Dabei spielt unsere Geschichte eine maßgebliche Rolle. Sie beeinflusst einerseits, wie wir auf die Welt schauen. Andererseits bestimmt sie, wo wir uns politisch und mit Blick auf unsere Wertevorstellungen verorten. Die West-Bindung ist und bleibt ein Fundament unserer verteidigungspolitischen Ausrichtung. Bei allem, was wir tun, suchen wir stets den Schulterschluss mit unseren Partnern und Alliierten. Sie erwarten zu Recht von uns, dass wir eine Führungsrolle einnehmen. Dazu sind wir bereit, immer in enger Abstimmung und auf Augenhöhe. Nicht zuletzt brauchen wir ein gesundes Maß an Realismus, ein umsichtiges Abwägen von Werten, Interessen und Möglichkeiten. Und eine Ausrichtung an dem, was machbar ist oder eben auch nicht.

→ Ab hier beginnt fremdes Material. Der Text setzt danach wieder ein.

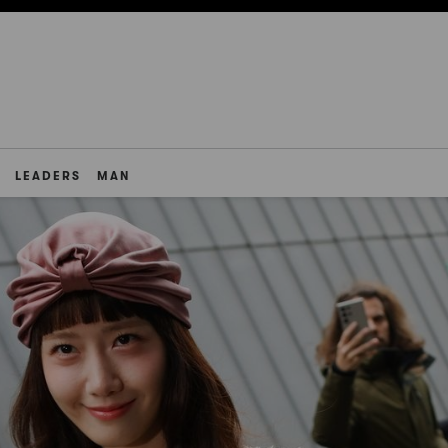
LEADERS
MAN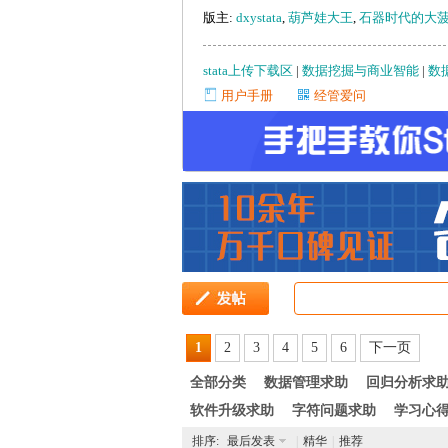
版主:
dxystata
,
葫芦娃大王
,
石器时代的大
管
stata上传下载区
|
数据挖掘与商业智能
|
数
用户手册
经管爱问
之
1
2
3
4
5
6
下一页
全部分类
数据管理求助
回归分析求
软件升级求助
字符问题求助
学习心
排序:
最后发表
|
精华
|
推荐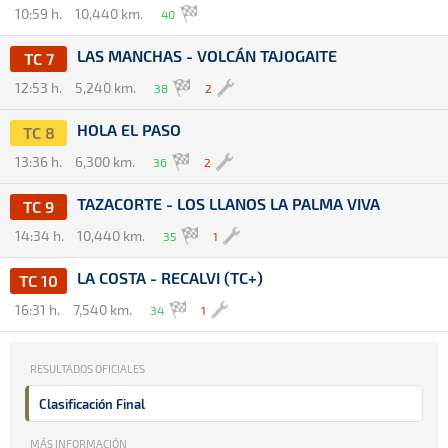
10:59 h.
10,440 km.
40
LAS MANCHAS - VOLCÁN TAJOGAITE
TC 7
12:53 h.
5,240 km.
38
2
HOLA EL PASO
TC 8
13:36 h.
6,300 km.
36
2
TAZACORTE - LOS LLANOS LA PALMA VIVA
TC 9
14:34 h.
10,440 km.
35
1
LA COSTA - RECALVI (TC+)
TC 10
16:31 h.
7,540 km.
34
1
RESULTADOS OFICIALES
Clasificación Final
MÁS INFORMACIÓN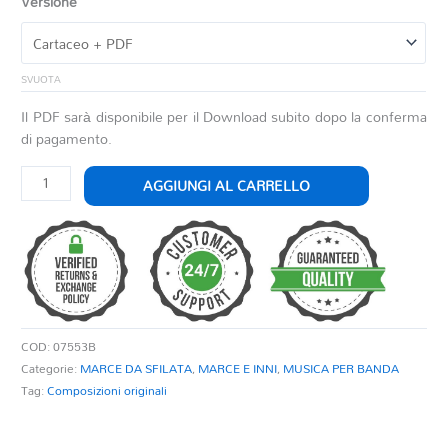
Versione
SVUOTA
Il PDF sarà disponibile per il Download subito dopo la conferma
di pagamento.
FORZA
AGGIUNGI AL CARRELLO
RAGAZZI
quantità
COD:
07553B
Categorie:
MARCE DA SFILATA
,
MARCE E INNI
,
MUSICA PER BANDA
Tag:
Composizioni originali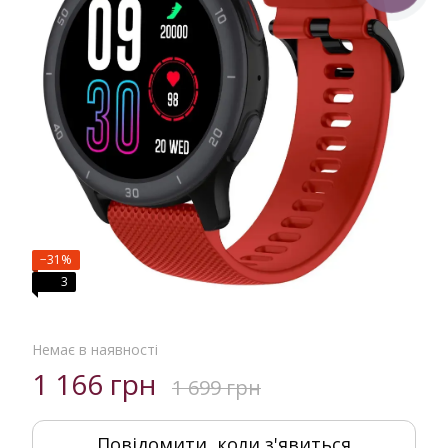
−31%
3
Немає в наявності
1 166 грн
1 699 грн
Повідомити, коли з'явиться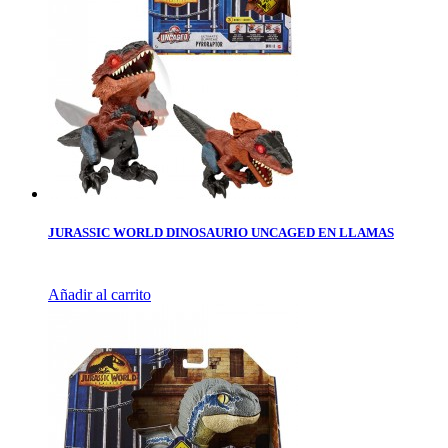
JURASSIC WORLD DINOSAURIO UNCAGED EN LLAMAS
Añadir al carrito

Unsere Geschichte mahnt uns, für die Werte einzutreten, die unser Land seit dem Ende des Zweiten Weltkriegs und mit der späteren Überwindung der europäischen Teilung geformt haben. Werte wie Frieden, Freiheit und Demokratie, von denen wir in den letzten 30 Jahren dachten, dass sie keiner existenziellen Bedrohung mehr unterliegen. Sie bilden das Fundament unserer Staatlichkeit. Sie sind keinesfalls selbstverständlich. Gerade mit der Rückkehr des Krieges in die Mitte Europas, in dem unterschiedliche politische Systeme wie Autokratie und Demokratie aufeinanderprallen, ist es unsere Pflicht, diese Werte jeden Tag aufs Neue zu verteidigen. Das ist unser aller Pflicht.

Dieser Text ist zuerst erschienen in Politik & Kultur 12/2023-1/2024.